• [Problem requirements] In the passage on Buddha's teaching, what kind of peace descends out of consciousness?

Buddha’s suggestion is: “Be conscious.” Bring more consciousness to your inner being and also to your outer actions. He does not want you to create new desires – holy desires instead of unholy desires. He does not want you to become a saint as against being a sinner. He does not want you to substitute your mundane desires with sacred desires, he wants you to do something totally different. This is his great contribution to humanity: he wants you to become conscious.
Out of consciousness a radical transformation happens: desires disappear and peace descends – the peace of desirelessness.
Like a monkey in the forest
you jump from tree to tree,
never finding the fruit –
from life to life,
never finding peace.
Observe what you have been doing: Like a monkey in the forest… Charles Darwin became aware of the phenomenon very late: that man is a descendant of monkeys. And he may not be right, because he thinks that physically man is a descendant of the monkeys. That does not seem to fit the reality: man seems to be essentially different from monkeys as far as the body is concerned.
For millions of years, monkeys have been seeing man standing on two feet and they have not learned the trick yet. You don’t see suddenly a monkey walking like a man. How did it happen in the first place that a few monkeys started walking on two feet and became the ancestors of humanity? It does not seem to be likely.

• [Provided material]
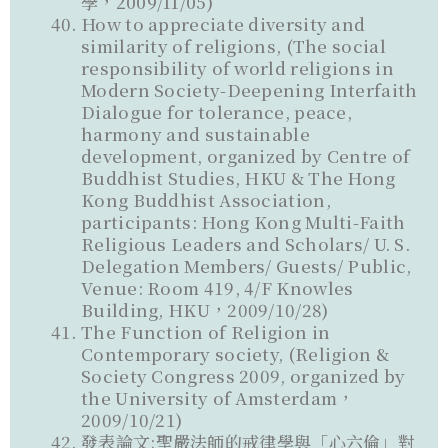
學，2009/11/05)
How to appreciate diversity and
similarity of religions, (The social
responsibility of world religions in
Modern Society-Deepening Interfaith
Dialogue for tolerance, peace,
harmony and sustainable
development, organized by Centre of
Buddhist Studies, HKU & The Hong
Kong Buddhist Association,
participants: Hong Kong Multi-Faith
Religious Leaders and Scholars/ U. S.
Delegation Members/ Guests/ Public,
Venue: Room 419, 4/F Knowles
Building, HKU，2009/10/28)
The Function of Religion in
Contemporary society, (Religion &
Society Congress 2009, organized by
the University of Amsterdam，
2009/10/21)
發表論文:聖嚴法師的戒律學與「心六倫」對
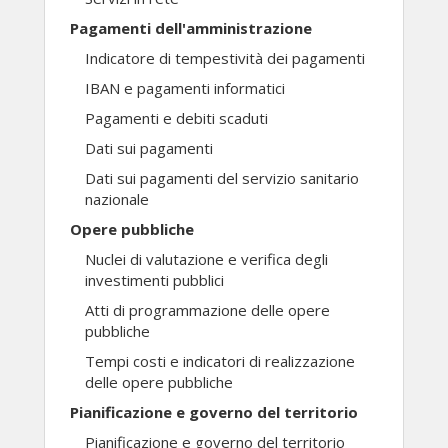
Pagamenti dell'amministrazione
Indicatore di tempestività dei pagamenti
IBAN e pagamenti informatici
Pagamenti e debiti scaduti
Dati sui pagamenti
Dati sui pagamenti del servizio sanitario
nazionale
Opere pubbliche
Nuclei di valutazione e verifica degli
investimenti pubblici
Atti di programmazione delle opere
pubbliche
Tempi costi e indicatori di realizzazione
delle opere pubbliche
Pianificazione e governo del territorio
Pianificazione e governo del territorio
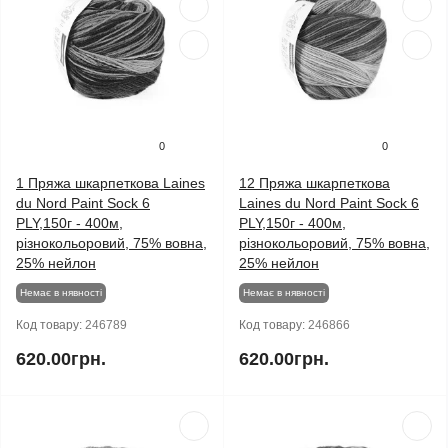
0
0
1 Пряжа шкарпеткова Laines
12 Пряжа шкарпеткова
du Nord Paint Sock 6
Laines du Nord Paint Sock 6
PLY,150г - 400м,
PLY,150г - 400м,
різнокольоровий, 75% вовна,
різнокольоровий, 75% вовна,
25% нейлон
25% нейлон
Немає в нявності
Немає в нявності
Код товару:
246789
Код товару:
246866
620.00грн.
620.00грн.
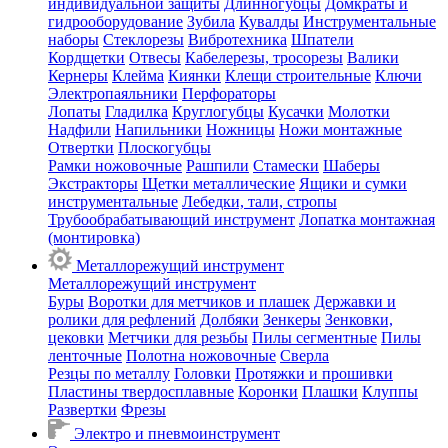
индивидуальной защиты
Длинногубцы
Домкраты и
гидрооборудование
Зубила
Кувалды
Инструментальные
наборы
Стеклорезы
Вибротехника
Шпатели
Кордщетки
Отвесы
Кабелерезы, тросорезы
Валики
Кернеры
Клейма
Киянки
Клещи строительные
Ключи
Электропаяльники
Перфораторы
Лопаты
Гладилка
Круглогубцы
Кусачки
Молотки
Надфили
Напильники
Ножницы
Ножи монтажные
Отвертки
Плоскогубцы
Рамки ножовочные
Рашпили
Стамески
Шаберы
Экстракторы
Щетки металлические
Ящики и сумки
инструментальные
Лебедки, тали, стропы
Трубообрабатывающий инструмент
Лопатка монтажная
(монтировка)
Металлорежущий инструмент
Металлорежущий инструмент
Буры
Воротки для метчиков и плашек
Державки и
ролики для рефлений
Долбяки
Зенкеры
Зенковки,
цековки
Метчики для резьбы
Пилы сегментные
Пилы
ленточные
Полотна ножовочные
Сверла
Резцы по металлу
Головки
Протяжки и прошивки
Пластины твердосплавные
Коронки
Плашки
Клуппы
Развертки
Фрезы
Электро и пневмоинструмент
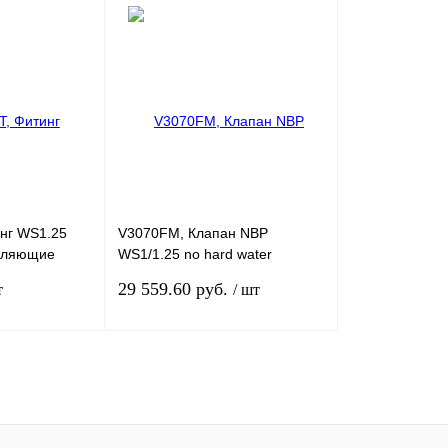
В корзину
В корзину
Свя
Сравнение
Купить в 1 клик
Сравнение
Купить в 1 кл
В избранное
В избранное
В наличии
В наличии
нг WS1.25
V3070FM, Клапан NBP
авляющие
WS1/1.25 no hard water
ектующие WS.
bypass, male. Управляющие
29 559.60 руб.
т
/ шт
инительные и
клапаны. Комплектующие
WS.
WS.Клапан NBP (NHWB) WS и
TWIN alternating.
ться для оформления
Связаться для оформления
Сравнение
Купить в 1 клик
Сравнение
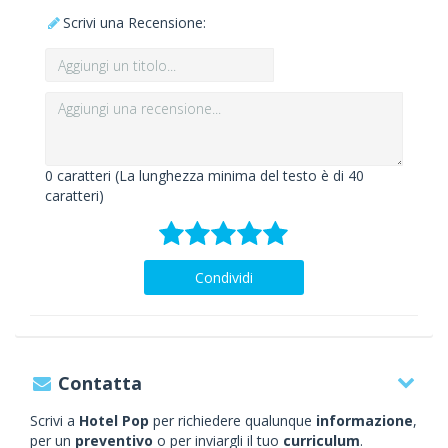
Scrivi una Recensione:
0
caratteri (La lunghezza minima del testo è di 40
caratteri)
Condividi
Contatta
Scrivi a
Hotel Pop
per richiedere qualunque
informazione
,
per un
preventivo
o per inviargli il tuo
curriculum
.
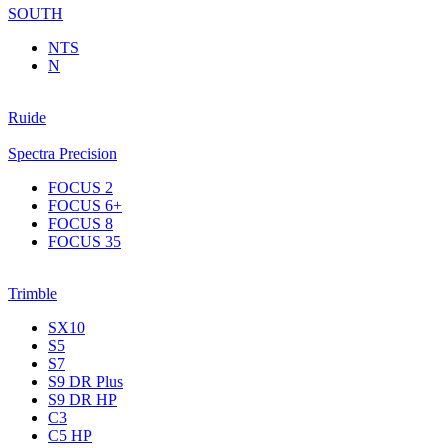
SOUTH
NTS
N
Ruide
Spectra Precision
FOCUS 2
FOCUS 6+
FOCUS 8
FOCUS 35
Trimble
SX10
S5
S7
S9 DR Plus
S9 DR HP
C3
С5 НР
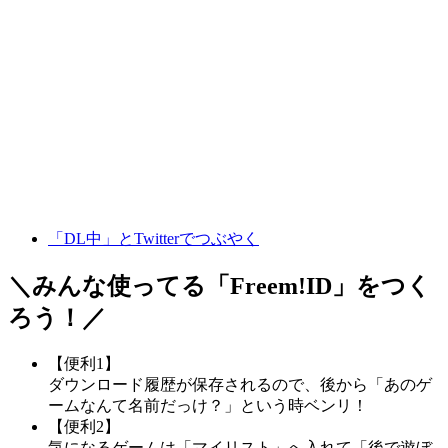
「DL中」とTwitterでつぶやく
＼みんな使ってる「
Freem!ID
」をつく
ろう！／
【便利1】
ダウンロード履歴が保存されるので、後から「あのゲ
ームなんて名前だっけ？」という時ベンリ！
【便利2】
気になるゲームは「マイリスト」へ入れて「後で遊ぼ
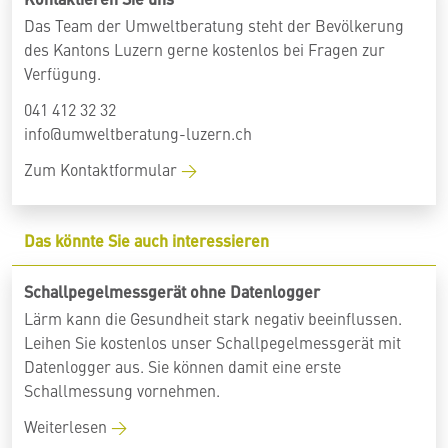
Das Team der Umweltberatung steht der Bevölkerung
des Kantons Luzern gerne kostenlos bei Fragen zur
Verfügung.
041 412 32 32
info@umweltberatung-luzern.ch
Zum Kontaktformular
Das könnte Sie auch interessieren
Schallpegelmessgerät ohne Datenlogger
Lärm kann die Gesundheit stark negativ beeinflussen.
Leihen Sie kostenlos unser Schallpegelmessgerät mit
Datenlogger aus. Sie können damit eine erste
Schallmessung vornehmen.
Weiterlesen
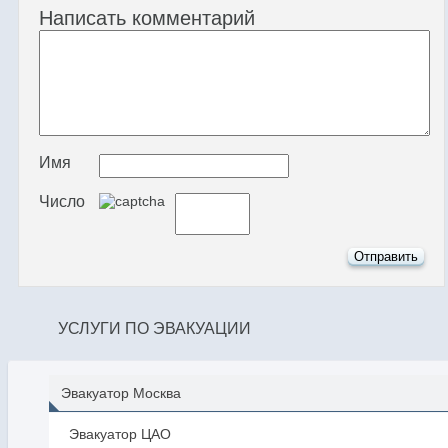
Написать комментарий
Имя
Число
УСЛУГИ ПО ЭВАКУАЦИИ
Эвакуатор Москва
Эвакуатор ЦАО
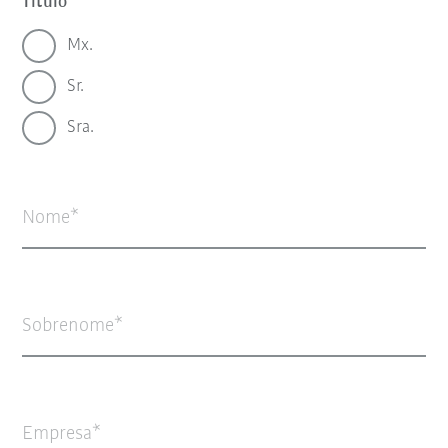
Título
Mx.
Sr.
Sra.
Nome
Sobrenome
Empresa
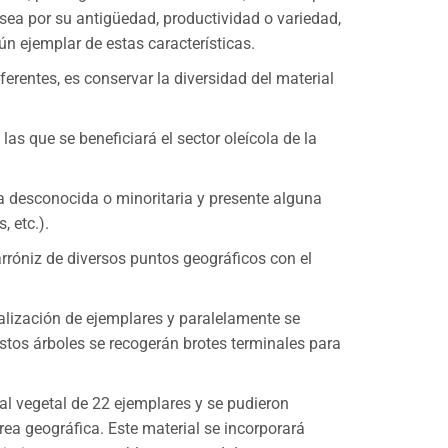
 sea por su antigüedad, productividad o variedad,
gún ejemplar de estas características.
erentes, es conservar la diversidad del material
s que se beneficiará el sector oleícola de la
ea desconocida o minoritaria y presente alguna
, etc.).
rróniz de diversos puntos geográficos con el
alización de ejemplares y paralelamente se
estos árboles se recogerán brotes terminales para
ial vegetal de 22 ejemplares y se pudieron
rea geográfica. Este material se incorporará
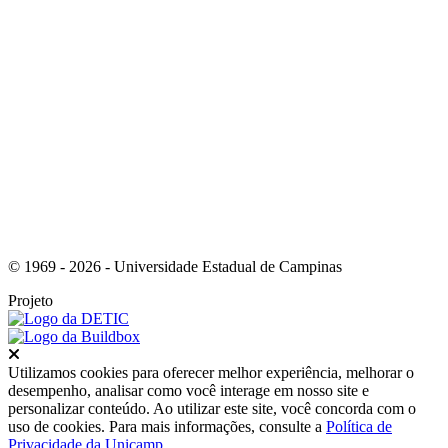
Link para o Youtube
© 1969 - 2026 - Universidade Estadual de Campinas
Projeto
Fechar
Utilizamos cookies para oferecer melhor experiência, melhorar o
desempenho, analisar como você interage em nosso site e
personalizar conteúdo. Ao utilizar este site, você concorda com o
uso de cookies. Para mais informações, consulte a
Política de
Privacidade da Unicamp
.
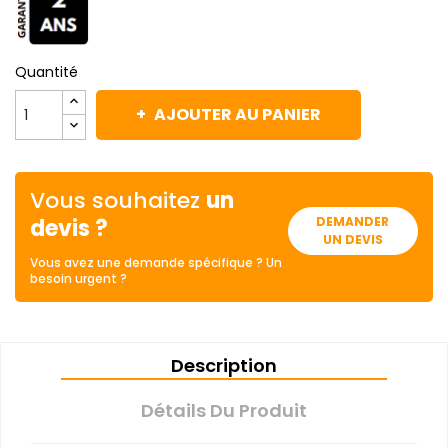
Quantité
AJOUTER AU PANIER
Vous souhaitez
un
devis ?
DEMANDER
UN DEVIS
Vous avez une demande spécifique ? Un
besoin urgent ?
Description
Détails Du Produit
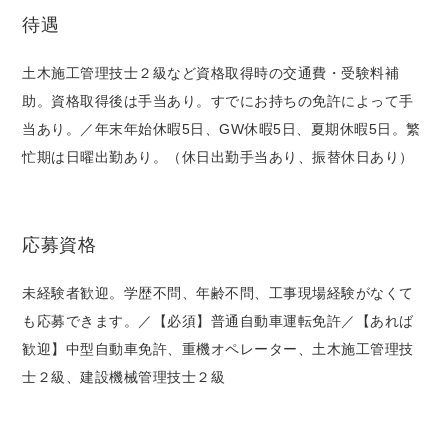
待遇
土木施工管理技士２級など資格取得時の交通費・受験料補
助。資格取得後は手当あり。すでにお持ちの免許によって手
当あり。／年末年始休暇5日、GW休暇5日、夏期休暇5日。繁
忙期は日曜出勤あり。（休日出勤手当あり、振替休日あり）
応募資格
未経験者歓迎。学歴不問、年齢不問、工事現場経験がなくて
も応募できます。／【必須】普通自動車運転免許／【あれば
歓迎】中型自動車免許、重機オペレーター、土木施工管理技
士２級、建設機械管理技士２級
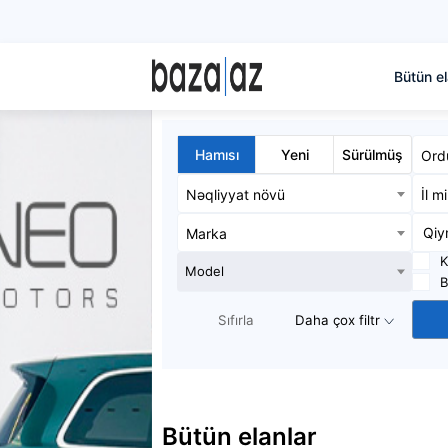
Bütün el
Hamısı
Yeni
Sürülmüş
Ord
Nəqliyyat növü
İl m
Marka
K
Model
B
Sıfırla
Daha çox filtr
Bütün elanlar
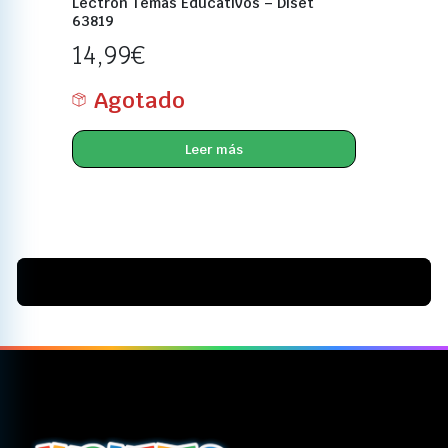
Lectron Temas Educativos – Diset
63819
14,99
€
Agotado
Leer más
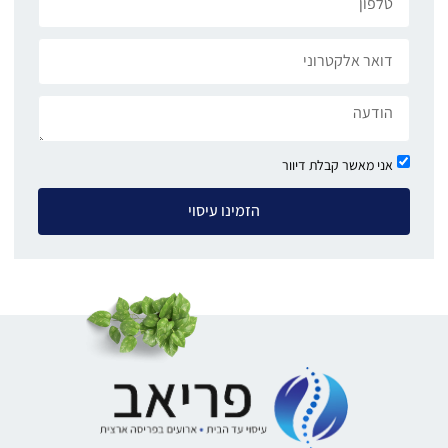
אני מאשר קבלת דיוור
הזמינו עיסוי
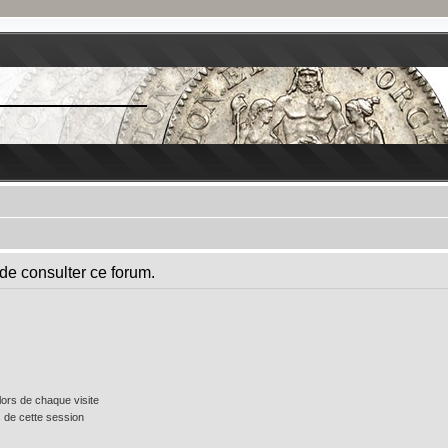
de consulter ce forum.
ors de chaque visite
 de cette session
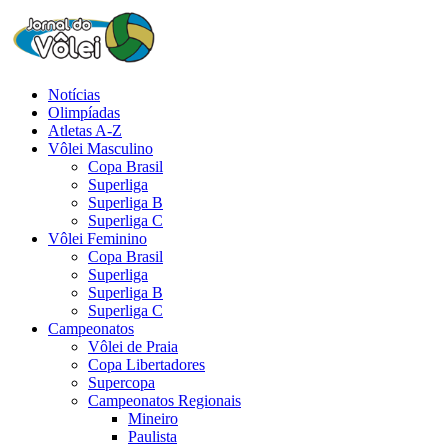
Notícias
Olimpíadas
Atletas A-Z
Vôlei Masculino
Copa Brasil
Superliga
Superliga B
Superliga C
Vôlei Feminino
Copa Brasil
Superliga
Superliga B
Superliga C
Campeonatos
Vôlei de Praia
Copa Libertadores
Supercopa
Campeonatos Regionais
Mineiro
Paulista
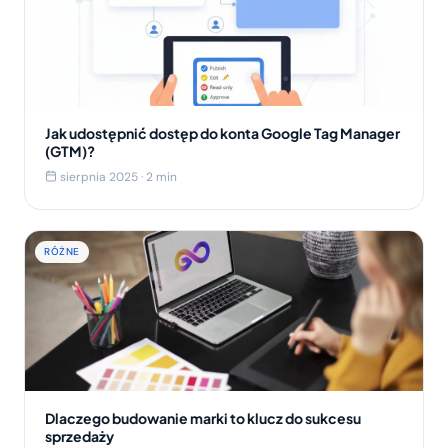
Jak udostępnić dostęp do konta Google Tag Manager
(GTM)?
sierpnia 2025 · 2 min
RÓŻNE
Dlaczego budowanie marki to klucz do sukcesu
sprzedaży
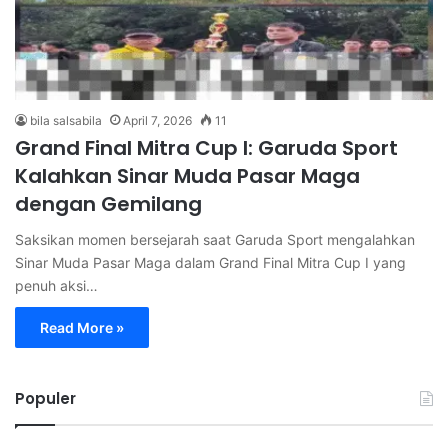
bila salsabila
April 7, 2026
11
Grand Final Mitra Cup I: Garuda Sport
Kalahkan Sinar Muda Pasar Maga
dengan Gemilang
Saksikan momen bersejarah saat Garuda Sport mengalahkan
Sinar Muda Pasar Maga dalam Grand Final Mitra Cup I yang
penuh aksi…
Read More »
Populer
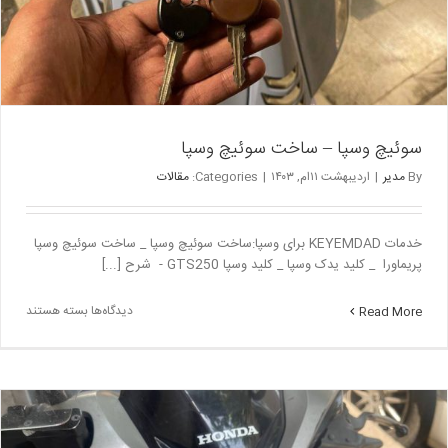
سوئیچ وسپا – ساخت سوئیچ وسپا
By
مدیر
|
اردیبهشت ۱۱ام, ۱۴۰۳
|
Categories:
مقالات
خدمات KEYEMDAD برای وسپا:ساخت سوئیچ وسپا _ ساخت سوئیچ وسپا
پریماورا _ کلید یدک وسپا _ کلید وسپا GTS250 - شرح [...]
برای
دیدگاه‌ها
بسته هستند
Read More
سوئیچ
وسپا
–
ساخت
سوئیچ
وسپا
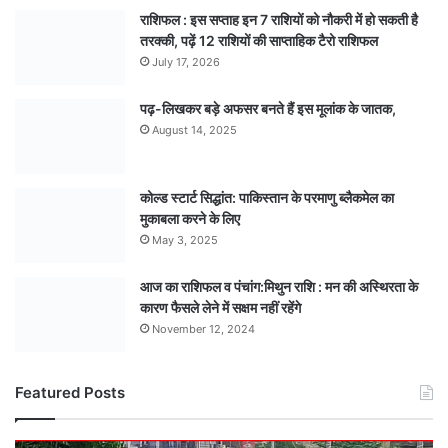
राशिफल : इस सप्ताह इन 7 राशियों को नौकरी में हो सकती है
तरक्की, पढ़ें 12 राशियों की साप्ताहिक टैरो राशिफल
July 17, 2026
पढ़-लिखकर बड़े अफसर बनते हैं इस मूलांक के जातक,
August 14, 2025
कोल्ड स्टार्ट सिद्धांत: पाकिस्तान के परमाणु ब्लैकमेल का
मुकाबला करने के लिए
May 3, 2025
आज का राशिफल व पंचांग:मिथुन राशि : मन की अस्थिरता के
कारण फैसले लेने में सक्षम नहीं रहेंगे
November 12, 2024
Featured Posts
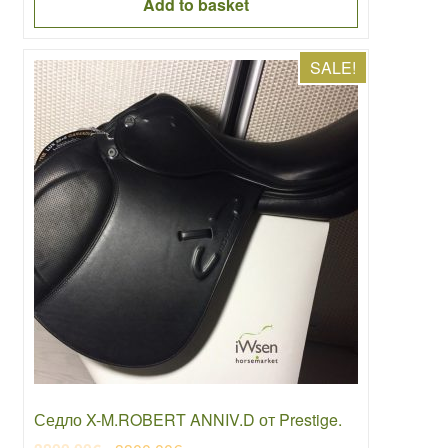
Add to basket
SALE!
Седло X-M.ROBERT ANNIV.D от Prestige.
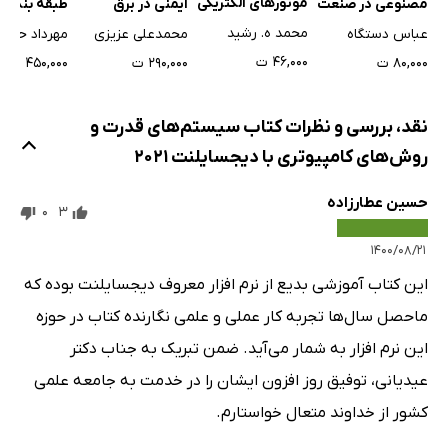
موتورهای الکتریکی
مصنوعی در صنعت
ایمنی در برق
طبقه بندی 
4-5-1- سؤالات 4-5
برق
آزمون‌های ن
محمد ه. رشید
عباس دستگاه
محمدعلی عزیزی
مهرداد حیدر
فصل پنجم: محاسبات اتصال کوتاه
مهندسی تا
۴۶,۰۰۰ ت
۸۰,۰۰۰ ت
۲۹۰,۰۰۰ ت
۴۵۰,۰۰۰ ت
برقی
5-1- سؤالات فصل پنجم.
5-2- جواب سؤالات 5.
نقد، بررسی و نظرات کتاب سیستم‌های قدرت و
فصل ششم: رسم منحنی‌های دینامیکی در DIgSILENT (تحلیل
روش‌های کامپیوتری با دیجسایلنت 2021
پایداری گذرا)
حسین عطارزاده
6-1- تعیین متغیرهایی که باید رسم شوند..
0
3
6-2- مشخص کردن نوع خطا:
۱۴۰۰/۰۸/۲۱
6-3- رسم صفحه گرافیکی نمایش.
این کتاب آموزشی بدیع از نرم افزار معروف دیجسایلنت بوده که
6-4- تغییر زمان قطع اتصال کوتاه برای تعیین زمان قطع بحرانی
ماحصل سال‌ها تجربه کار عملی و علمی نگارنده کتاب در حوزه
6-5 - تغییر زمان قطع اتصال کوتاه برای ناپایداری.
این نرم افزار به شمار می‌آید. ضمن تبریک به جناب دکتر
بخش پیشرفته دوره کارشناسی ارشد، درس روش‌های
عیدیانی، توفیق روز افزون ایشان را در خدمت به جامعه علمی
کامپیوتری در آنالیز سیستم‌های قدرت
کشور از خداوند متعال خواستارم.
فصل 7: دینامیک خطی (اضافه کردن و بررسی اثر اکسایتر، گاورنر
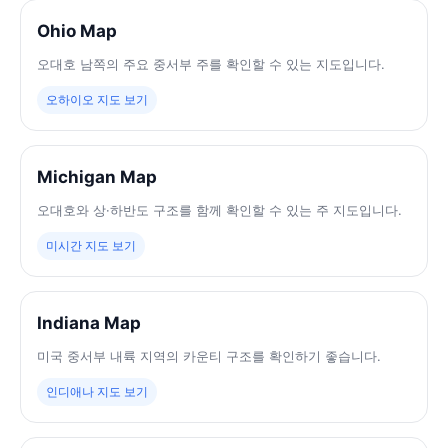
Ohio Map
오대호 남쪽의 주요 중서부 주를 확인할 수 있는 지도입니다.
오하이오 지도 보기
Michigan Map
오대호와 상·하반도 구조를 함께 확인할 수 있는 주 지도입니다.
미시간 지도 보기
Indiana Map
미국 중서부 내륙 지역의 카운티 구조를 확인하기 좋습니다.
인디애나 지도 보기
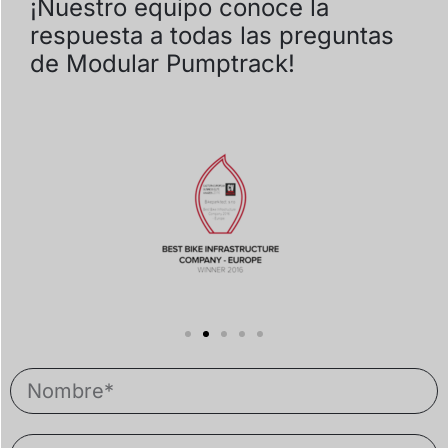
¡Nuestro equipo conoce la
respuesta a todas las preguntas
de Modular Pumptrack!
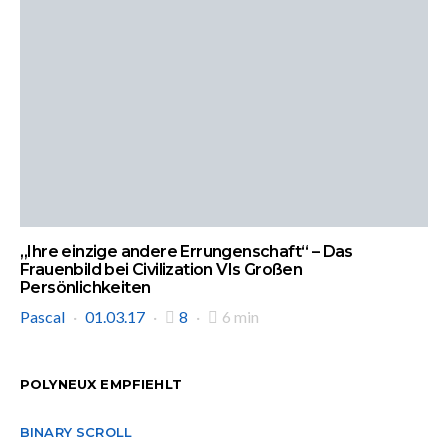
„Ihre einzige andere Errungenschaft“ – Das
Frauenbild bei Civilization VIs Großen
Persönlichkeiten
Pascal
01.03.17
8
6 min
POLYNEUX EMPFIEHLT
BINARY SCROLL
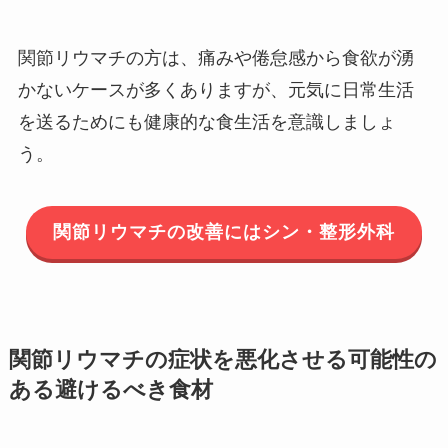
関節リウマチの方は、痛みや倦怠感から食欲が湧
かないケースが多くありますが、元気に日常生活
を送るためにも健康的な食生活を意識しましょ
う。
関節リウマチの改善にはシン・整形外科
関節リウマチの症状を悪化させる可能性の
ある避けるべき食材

• [Task answer] The peace of desirelessness.